===== Metin =====
CiddiGazete- Cumhurbaşkanı ve AKP Genel Başkanı Recep Tayyip Erdoğan, katıldığı canlı yayında gündeme dair değerlendirmelerde bulunuyor.

"TALİBAN YÖNETİCİLERİNİ KABUL EDEBİLECEĞİMİZİ DAHA ÖNCE DE İFADE ETMİŞTİK"

Afganistan konusunda da açıklamalarda bulunan Cumhurbaşkanı Erdoğan, şunları söyledi:

- Bazı ülkeler Afganistan’a tıpkı Suriye’de yaptıkları gibi sadece terör ve göç zaviyesinden bakıyor. ‘Terör ve göç bize gelmezse sorun yok’ diyorlar. Oysa terörü de göçü de var eden on yıllardır izlenen yanlış politikalardır. Bunlarla yüzleşmeden barış ve istikrara katkıda bulunmak mümkün değil.

- Ülkelerimiz arasında 1 Mart 1921’de imzalanan ittifak anlaşmasında iki ülkenin kaderi ve saadeti birbirinindir ifadesi var. Yönetimde kim olursa olsun, iyi ve kötü gününde Afganistan’ın yanında yer almak hem ahde vefanın hem de kardeşliğimizin gereğidir.

- İlgili kurumlarımız bir süredir Taliban’la irtibat halindeydiler. Biz de Taliban yöneticilerini kabul edebileceğimizi daha önce ifade etmiştik. Afgan halkının huzuru, ülkemizin çıkarlarının korunması noktasında her türlü işbirliğine hazırız. Taliban yöneticilerinin itidalli ve ılımlı açıklamaları memnuniyetle karşılıyoruz.

- Özellikle Taliban’ın Türkiye’ye yaklaşımı köşeli değildir. Daha dikkatlidir ve bizimle olan ilişkilere yaklaşımı çok daha hassastır. Temenni ediyorum ki bundan sonra da aynı hassasiyet devam edecektir.

- Biz bir NATO ülkesiyiz ve bu ülkenin istikrarı için elimizden gelen gayreti gösterdik. Hamid Karzai Havalimanı’nın güvenliğine katkı sunmanın yanı sıra ülkenin ayağa kalkınması için de çaba harcadık. Afganistan’a ciddi yatırımlar yaptık, bundan sonra yapacağımızın bazı alametleri de ortada.

- Afganistan’daki askerlerimiz hiçbir zaman muharip bir güç olarak görev yapmadı. Biz askerlerimiz orada asla yabancı bir güç olarak görmedik, kullanmadık.

- Amerika’nın çekilmesi sonrasında amacımız havalimanının emniyetini temin ederek bu ülkenin güvenliğine katkı sağlamaktı. Bu niyetimiz bakidir. Türkiye’nin Afganistan’daki varlığı yeni yönetimin de uluslararasında işini kolaylaştıracaktır.
===== Kayıt alıntıları =====
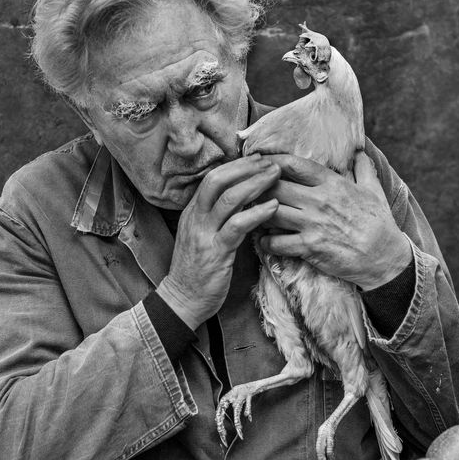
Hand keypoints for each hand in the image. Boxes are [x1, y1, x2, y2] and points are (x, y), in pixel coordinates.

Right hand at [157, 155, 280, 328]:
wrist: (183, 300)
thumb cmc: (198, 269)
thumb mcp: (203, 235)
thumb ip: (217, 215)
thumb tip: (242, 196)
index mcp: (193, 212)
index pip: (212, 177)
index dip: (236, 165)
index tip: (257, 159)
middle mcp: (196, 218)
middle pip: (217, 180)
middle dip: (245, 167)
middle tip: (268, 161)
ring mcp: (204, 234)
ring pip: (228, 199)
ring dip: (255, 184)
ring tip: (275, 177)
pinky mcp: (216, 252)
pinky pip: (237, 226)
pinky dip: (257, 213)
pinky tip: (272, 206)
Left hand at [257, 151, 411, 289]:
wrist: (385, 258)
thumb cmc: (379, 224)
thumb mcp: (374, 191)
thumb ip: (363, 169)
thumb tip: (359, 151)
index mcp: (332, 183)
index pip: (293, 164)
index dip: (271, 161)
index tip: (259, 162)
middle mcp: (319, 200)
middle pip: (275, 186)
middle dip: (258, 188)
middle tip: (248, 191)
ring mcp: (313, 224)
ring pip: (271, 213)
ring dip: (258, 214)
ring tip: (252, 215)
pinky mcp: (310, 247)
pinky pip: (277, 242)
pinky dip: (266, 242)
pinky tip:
=====
Göreviniz:
Erdoğan'ın Afganistan açıklamalarını aktaran haberdeki "- Amerika’nın çekilmesi" ifadesiyle başlayıp "uluslararasında işini kolaylaştıracaktır." ifadesiyle biten bölümü, iki ucu da dahil olmak üzere hiçbir değişiklik yapmadan yazın. Bu iş için listeye bakmanız gerekmez.

Görev çıktısı:
- Amerika’nın çekilmesi sonrasında amacımız havalimanının emniyetini temin ederek bu ülkenin güvenliğine katkı sağlamaktı. Bu niyetimiz bakidir. Türkiye’nin Afganistan’daki varlığı yeni yönetimin de uluslararasında işini kolaylaştıracaktır.